<<<<

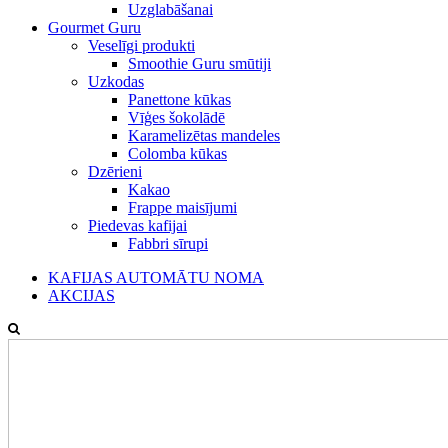
Uzglabāšanai
Gourmet Guru
Veselīgi produkti
Smoothie Guru smūtiji
Uzkodas
Panettone kūkas
Vīģes šokolādē
Karamelizētas mandeles
Colomba kūkas
Dzērieni
Kakao
Frappe maisījumi
Piedevas kafijai
Fabbri sīrupi
KAFIJAS AUTOMĀTU NOMA
AKCIJAS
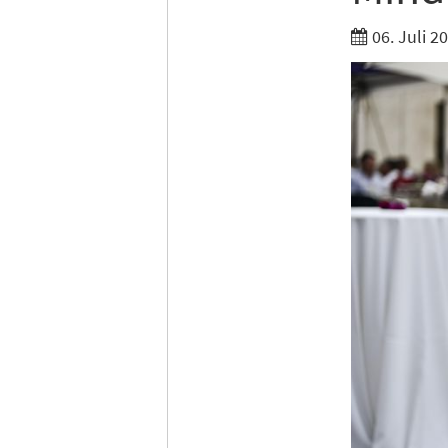
06. Juli 2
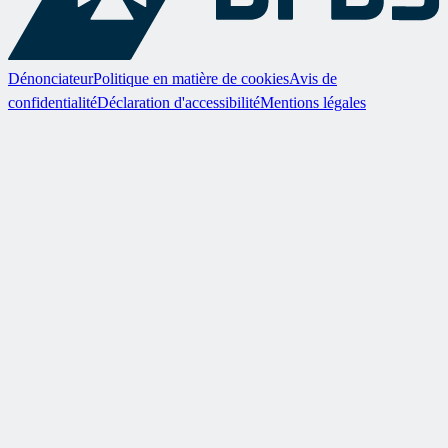
Dénonciateur
Politique en matière de cookies
Avis de
confidentialité
Déclaration d'accessibilité
Mentions légales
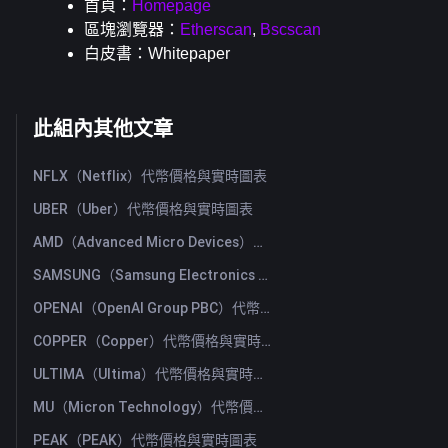
首頁：
Homepage
區塊瀏覽器：
Etherscan
, 
Bscscan
白皮書：
Whitepaper
此組內其他文章
NFLX（Netflix）代幣價格與實時圖表
UBER（Uber）代幣價格與實時圖表
AMD（Advanced Micro Devices）代幣價格與實時圖表
SAMSUNG（Samsung Electronics Co., Ltd）代幣價格與實時圖表
OPENAI（OpenAI Group PBC）代幣價格與實時圖表
COPPER（Copper）代幣價格與實時圖表
ULTIMA（Ultima）代幣價格與實時圖表
MU（Micron Technology）代幣價格與實時圖表
PEAK（PEAK）代幣價格與實時圖表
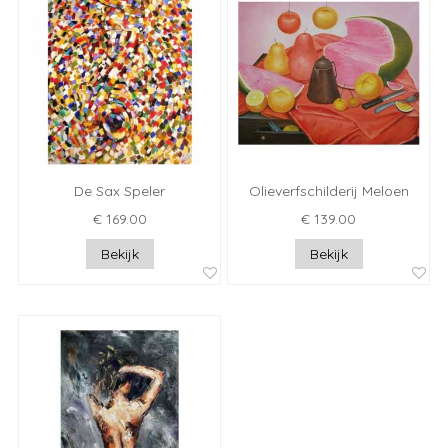
De Sax Speler
Olieverfschilderij Meloen
€ 169.00
€ 139.00
Bekijk
Bekijk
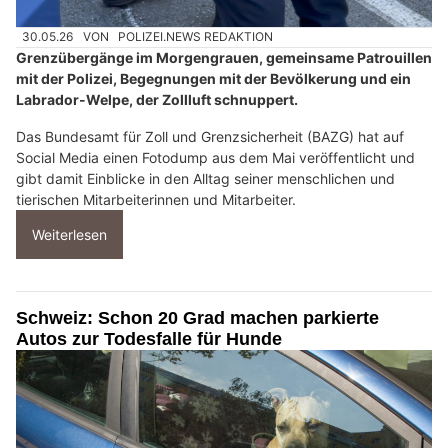
30.05.26
VON
POLIZEI.NEWS REDAKTION
Grenzübergänge im Morgengrauen, gemeinsame Patrouillen
mit der Polizei, Begegnungen mit der Bevölkerung und ein
Labrador-Welpe, der Zollluft schnuppert.
Das Bundesamt für Zoll und Grenzsicherheit (BAZG) hat auf
Social Media einen Fotodump aus dem Mai veröffentlicht und
gibt damit Einblicke in den Alltag seiner menschlichen und
tierischen Mitarbeiterinnen und Mitarbeiter.
Weiterlesen
Schweiz: Schon 20 Grad machen parkierte
Autos zur Todesfalle für Hunde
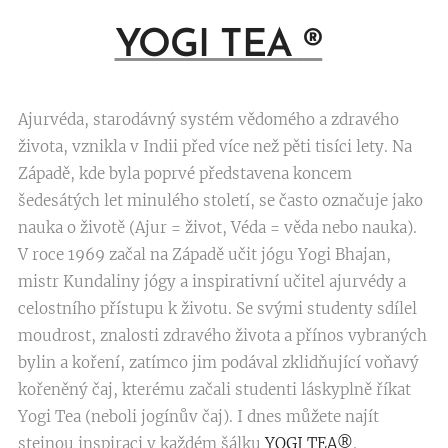
YOGI TEA
®
Ajurvéda, starodávný systém vědomého a zdravého
života, vznikla v Indii před více než pěti tisíci lety. Na
Západě, kde byla poprvé představena koncem
šedesátých let minulého století, se často označuje jako
nauka o životě (Ajur = život, Véda = věda nebo nauka).
V roce 1969 začal na Západě učit jógu Yogi Bhajan,
mistr Kundaliny jógy a inspirativní učitel ajurvédy a
celostního přístupu k životu. Se svými studenty sdílel
moudrost, znalosti zdravého života a přínos vybraných
bylin a koření, zatímco jim podával zklidňující voňavý
kořeněný čaj, kterému začali studenti láskyplně říkat
Yogi Tea (neboli jogínův čaj). I dnes můžete najít
stejnou inspiraci v každém šálku
YOGI TEA®
.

>>>>

#### Aim of the task
Each line from the one containing "ULTIMA（Ultima）代幣價格與實時圖表" through the last line of the entries above should be duplicated exactly, both included; leave out pictures and add nothing.

#### Response to the exercise
ULTIMA（Ultima）代幣價格與實時圖表
MU（Micron Technology）代幣價格與實時圖表
PEAK（PEAK）代幣價格與實時圖表
De Sax Speler
Olieverfschilderij Meloen
€ 169.00
€ 139.00
Bekijk
Bekijk
30.05.26
VON
POLIZEI.NEWS REDAKTION
Grenzübergänge im Morgengrauen, gemeinsame Patrouillen
mit der Polizei, Begegnungen mit der Bevölkerung und ein
Labrador-Welpe, der Zollluft schnuppert.
Das Bundesamt für Zoll und Grenzsicherheit (BAZG) hat auf
Social Media einen Fotodump aus dem Mai veröffentlicht und
gibt damit Einblicke in den Alltag seiner menschlichen und
tierischen Mitarbeiterinnen und Mitarbeiter.
Weiterlesen
Schweiz: Schon 20 Grad machen parkierte
Autos zur Todesfalle für Hunde
YOGI TEA
®
Ajurvéda, starodávný systém vědomého a zdravého
života, vznikla v Indii před více než pěti tisíci lety. Na
Západě, kde byla poprvé představena koncem
šedesátých let minulého století, se často označuje jako
nauka o životě (Ajur = život, Véda = věda nebo nauka).
V roce 1969 začal na Západě učit jógu Yogi Bhajan,
mistr Kundaliny jógy a inspirativní učitel ajurvédy a
celostního přístupu k životu. Se svými studenty sdílel
moudrost, znalosti zdravého života a přínos vybraných
bylin a koření, zatímco jim podával zklidňující voňavý
kořeněný čaj, kterému začali studenti láskyplně říkat
Yogi Tea (neboli jogínův čaj). I dnes můžete najít
stejnou inspiraci v každém šálku
YOGI TEA®
.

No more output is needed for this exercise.